### Records shown
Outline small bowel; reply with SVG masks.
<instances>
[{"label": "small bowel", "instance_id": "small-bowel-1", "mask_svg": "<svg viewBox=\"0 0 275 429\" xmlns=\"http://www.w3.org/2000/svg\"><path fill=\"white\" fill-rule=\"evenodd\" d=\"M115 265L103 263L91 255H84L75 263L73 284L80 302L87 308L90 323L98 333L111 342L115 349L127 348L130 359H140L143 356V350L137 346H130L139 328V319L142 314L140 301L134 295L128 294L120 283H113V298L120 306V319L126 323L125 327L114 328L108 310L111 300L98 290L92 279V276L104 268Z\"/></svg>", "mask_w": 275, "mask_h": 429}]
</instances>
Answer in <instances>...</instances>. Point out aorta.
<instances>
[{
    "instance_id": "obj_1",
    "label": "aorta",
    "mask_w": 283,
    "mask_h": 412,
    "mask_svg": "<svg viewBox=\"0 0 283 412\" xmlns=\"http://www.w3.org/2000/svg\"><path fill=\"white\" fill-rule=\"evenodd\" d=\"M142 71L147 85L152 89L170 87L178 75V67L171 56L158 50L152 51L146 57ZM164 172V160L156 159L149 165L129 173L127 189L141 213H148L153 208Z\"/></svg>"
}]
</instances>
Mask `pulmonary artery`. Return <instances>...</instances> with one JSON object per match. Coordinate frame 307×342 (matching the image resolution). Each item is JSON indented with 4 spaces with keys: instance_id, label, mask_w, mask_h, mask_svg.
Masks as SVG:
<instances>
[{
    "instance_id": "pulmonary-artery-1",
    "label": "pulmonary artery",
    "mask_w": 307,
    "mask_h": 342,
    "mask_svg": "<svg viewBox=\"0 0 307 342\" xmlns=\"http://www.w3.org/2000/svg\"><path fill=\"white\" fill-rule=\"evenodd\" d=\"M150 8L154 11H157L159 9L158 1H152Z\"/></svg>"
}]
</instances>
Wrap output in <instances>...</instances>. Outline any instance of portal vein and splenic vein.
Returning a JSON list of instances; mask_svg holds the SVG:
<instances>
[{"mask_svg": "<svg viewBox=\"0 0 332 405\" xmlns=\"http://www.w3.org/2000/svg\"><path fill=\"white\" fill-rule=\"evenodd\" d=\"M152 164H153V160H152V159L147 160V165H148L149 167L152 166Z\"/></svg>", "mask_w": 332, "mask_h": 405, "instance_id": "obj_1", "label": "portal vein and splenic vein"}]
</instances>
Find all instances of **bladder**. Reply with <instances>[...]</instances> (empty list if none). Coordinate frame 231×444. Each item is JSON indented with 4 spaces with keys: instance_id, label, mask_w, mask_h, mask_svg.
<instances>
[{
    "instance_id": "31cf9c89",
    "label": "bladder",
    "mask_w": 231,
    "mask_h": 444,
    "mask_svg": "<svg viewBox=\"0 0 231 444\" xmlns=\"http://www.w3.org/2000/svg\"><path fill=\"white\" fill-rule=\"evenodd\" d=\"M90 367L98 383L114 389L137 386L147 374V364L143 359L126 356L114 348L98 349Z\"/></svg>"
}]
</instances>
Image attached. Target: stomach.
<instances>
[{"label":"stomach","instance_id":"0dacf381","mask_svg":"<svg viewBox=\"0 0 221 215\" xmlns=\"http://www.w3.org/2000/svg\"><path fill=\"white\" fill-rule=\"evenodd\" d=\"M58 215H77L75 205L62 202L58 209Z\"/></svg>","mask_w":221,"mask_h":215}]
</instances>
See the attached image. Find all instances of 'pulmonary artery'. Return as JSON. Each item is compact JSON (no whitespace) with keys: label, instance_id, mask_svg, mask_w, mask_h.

### Work to do
How many lines in the rows above contain the word "frame"? Reply with the number alone.

### Exercise response
2